▸ **WHAT IS NEEDED**: Of the entries below, return exactly those lines that fall between the one containing "planificación y logística**" and the one containing "FYSETC Venture_XL_StealthMax Assembly", the two end lines included.

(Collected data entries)

►

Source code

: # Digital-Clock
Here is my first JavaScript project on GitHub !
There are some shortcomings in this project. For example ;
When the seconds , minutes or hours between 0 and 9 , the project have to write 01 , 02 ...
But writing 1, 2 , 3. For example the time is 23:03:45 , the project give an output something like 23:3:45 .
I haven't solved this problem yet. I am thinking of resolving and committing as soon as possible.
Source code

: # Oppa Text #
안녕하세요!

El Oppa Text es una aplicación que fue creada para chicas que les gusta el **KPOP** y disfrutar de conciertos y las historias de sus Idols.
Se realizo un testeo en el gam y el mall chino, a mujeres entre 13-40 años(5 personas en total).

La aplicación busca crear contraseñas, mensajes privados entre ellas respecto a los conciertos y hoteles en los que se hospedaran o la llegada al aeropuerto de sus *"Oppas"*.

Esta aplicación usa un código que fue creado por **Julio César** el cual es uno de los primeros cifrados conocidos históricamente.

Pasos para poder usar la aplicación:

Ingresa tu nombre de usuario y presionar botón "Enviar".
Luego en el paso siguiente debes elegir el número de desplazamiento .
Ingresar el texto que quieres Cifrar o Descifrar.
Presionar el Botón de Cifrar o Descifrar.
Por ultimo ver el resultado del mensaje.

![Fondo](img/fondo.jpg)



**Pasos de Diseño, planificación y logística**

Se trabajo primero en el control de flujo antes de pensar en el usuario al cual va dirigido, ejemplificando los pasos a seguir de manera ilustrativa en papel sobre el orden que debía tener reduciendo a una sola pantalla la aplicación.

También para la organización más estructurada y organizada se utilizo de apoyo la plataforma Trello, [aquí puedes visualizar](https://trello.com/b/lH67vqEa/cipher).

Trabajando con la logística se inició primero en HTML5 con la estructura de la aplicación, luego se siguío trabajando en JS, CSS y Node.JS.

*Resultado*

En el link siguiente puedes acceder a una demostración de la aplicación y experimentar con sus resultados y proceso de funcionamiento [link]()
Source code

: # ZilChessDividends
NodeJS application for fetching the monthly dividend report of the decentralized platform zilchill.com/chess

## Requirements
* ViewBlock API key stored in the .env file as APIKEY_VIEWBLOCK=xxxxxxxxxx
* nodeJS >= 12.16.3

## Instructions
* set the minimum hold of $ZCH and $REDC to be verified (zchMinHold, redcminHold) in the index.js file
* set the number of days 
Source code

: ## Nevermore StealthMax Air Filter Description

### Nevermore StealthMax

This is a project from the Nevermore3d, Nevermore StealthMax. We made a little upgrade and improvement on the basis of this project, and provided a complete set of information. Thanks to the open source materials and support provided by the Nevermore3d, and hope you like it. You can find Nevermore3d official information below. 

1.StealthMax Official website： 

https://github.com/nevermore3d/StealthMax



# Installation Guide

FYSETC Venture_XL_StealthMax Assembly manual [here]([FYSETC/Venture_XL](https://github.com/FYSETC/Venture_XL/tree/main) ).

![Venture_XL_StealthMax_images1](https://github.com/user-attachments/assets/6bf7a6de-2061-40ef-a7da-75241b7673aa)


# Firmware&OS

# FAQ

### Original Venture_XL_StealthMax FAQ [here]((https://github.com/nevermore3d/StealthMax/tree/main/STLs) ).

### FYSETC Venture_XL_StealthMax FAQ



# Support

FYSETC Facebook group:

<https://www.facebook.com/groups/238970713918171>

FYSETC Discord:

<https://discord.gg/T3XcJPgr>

◄

▸ **RESPONSE AREA**:
**Pasos de Diseño, planificación y logística**

Se trabajo primero en el control de flujo antes de pensar en el usuario al cual va dirigido, ejemplificando los pasos a seguir de manera ilustrativa en papel sobre el orden que debía tener reduciendo a una sola pantalla la aplicación.

También para la organización más estructurada y organizada se utilizo de apoyo la plataforma Trello, [aquí puedes visualizar](https://trello.com/b/lH67vqEa/cipher).

Trabajando con la logística se inició primero en HTML5 con la estructura de la aplicación, luego se siguío trabajando en JS, CSS y Node.JS.

*Resultado*

En el link siguiente puedes acceder a una demostración de la aplicación y experimentar con sus resultados y proceso de funcionamiento [link]()
Source code

: # ZilChessDividends
NodeJS application for fetching the monthly dividend report of the decentralized platform zilchill.com/chess

## Requirements
* ViewBlock API key stored in the .env file as APIKEY_VIEWBLOCK=xxxxxxxxxx
* nodeJS >= 12.16.3

## Instructions
* set the minimum hold of $ZCH and $REDC to be verified (zchMinHold, redcminHold) in the index.js file
* set the number of days 
Source code

: ## Nevermore StealthMax Air Filter Description

### Nevermore StealthMax

This is a project from the Nevermore3d, Nevermore StealthMax. We made a little upgrade and improvement on the basis of this project, and provided a complete set of information. Thanks to the open source materials and support provided by the Nevermore3d, and hope you like it. You can find Nevermore3d official information below. 

1.StealthMax Official website： 

https://github.com/nevermore3d/StealthMax



# Installation Guide

FYSETC Venture_XL_StealthMax Assembly manual [here]([FYSETC/Venture_XL](https://github.com/FYSETC/Venture_XL/tree/main) ).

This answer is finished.